Health is a fine balance between genetic background, lifestyle and environmental pressure. Factors such as diet, gut microbiota composition and physical activity, will augment or diminish the provability of suffering a disease. There are around 2kg of microbes living inside human gut and have important roles in maintaining human health. Humans carry 100 times more microbial genes than human ones, coding for essential functions. An unbalanced gut microbiota has lost some of this functions, lacking some essential biochemical compounds that ultimately affect human health. Understanding better the biochemical relationship between host and gut microbiota, opens new opportunities on how to prevent and treat complex disease such as obesity, diabetes or even cancer.
We aim to describe and understand the molecular mechanisms by which gut microbiota influences human health. Our research focus on deciphering the biochemical cross-talk between gut microbiota and their human host. We are interested in both, host (human) and commensal (gut microbiota) biochemical compounds and their interactions. Monitoring relevant biochemical compounds will allow us to understand how host cells “senses” (integrates and responds) to those biochemical signals. Two “sensing” molecular mechanisms are the biochemical modifications of DNA and proteins. A key step is to measure host DNA and proteins biochemical modifications and the possible origin of the biochemical compounds that “facilitates” them.
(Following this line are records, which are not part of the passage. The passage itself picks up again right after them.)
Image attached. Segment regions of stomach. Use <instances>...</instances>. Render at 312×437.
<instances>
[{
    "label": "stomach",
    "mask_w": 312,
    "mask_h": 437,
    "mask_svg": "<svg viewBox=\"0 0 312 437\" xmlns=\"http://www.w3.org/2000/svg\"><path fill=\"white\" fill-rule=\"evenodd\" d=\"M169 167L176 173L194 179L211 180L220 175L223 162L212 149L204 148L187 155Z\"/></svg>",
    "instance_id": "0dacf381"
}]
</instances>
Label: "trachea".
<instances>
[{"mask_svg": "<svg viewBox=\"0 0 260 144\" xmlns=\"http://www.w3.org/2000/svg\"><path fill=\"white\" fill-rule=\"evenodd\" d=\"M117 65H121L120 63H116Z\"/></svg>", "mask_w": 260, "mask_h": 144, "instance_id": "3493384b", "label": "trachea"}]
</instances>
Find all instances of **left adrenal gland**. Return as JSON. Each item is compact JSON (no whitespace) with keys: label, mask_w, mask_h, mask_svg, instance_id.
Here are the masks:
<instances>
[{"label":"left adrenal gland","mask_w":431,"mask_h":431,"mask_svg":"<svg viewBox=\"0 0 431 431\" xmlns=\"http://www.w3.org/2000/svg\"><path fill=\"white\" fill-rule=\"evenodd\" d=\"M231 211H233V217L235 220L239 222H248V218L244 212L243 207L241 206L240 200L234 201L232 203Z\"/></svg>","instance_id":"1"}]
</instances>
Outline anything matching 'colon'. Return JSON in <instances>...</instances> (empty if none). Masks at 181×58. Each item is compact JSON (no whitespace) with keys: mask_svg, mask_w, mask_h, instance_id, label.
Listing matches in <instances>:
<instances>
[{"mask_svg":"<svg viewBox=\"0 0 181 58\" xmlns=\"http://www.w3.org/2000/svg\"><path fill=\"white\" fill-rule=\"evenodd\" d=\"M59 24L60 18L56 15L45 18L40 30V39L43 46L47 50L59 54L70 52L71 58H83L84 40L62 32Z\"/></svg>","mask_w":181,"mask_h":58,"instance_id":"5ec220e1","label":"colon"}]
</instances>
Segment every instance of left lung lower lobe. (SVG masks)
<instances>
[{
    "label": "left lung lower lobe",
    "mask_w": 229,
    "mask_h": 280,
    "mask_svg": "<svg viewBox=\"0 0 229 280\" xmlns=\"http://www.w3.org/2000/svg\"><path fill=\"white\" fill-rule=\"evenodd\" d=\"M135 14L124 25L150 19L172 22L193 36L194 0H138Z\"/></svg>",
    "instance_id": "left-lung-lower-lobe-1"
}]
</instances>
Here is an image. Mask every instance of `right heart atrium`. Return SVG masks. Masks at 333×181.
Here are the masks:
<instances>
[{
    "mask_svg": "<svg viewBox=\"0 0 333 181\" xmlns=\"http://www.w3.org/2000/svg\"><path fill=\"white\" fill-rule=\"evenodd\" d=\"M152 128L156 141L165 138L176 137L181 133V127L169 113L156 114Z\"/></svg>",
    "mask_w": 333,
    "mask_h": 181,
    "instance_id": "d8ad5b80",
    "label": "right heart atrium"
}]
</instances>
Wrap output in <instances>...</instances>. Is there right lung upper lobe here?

To test the origin and interactions between host and microbial biochemical compounds we use a mice model. In this model, we compare two groups of mice, a control group and germ-free group. Germ-free mice have never been in contact with any microbe, and do not have microbes inside their gut. We use this extreme model to determine which biochemical compound depend on gut microbiota. We take relevant metabolic tissues from the two groups of mice and we compare the DNA, proteins modifications and biochemical compounds levels. With these data, we apply linear and non-linear statistical models to correlate presence and absence of microbiota with levels of DNA and proteins biochemical modifications.